I moved to sit on a short barrel – as squatting is not a long distance activity – and as the goose sat in front of me staring and staring and staring at me, I noticed that off in the distance the peacock had decided it was high time to show off his beauty. I don’t remember ever having seen a peacock with plumage flared in person. I was far away and it still looked big. But what I thought was even better was when he’d turn his body and show his hind-feathers. They’re tan and black and the backside of each looming feather was plain and ordinary. What an exquisite dichotomy!
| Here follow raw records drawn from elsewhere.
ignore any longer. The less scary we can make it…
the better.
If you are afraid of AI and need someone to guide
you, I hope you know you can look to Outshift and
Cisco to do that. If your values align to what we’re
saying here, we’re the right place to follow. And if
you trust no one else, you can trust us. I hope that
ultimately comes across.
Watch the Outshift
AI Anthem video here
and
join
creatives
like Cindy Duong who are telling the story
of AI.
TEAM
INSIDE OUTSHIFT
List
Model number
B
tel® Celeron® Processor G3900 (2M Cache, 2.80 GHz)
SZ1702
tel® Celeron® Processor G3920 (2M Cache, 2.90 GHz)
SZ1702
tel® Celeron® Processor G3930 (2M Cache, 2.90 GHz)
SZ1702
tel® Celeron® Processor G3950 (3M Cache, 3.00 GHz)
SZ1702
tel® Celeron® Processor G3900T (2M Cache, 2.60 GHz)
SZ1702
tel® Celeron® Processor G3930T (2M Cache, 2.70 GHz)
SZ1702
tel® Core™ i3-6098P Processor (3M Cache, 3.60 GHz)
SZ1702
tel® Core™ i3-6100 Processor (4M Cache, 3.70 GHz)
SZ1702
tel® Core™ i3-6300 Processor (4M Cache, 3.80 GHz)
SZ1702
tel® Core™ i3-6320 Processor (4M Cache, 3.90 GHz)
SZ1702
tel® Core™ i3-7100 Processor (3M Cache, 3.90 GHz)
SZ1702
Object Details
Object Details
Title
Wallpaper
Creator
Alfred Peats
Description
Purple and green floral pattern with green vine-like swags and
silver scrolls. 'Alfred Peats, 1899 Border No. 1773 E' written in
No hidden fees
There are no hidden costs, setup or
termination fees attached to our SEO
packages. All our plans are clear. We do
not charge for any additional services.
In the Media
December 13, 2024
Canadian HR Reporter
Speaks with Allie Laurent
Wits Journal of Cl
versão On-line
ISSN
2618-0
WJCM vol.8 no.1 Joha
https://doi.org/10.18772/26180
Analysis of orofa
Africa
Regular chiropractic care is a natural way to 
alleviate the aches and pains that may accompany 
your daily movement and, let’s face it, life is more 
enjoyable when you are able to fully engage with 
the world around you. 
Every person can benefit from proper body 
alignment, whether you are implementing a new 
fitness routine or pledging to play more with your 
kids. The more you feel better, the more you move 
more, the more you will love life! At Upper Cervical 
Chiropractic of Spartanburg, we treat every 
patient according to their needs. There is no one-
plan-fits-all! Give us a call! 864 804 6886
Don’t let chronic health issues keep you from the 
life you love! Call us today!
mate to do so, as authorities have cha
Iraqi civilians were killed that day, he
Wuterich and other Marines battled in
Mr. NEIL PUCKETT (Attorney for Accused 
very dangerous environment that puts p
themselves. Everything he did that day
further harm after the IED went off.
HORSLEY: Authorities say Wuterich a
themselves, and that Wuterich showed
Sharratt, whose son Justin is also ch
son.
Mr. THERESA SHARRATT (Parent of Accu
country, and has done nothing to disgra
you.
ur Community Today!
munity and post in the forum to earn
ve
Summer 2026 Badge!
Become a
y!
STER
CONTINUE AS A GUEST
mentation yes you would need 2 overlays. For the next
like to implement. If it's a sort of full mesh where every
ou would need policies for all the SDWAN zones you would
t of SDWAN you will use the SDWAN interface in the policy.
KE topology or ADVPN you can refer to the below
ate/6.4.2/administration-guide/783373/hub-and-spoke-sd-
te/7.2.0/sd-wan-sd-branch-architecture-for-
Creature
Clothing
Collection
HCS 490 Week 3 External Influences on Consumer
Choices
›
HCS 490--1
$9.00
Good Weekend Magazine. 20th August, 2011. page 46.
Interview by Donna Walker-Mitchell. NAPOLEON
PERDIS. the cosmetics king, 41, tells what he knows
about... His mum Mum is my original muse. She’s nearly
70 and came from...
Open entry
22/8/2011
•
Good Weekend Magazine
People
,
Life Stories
In every photo of a peacock I’ve ever seen, it shows the larger than life plumage swarming with radiant colors. And all of the sudden, I get a glimpse of the other side and I’m left just as astounded. The idea that this bird swells with pride showing off all this crazy color and instead of giving a 360 view of these punch-you-in-the-face blues and shimmery greens, turn him around and all of the sudden he becomes his ugly duckling ancestor. I’m so fascinated by this! Is the rooster snickering behind his back thinking, “who does this jerk think he is?” Does the peahen go, “He is SO HOT!” only to change her tune when he turns around by mistake? And his backside is large and fluffy! Flip him around and you see a skinny little neck! Of course I know there are biological reasons behind all of this that I haven’t delved into yet, but wow! What a cool discovery!
These pics of the peacock were taken from my far away perch with the goose, but I just had to get some images of it. He’s definitely going to be an interesting subject in the upcoming months.
It’s hard to see that the back of each long feather isn’t colored because of the blues seeping through, but try to imagine it all dark brown from the tan feathers up. He showed his feathers by turning back and forth for about ten minutes and then he folded them in one fell swoop and it was back to business as usual.
This one was taken from the barrel so he was right at my knees. While squatting, he was even closer to my face. I was tempted so many times to pet him, but the foreboding chomp fest held me back.
This is a common site at the farm, as of late: flaming piles o’ doody.
I’m sure that all of these photos of Athena look exactly alike, but this is my favorite yet!
It’s hard to see his troubled side when looking at his sweet, sweet face.
Somebody found a snack! And look at those awesome nostrils, flared with the exciting smell of a found treasure.
Roof Kitty! Surveying the scene. Ready to Pounce. Merowr.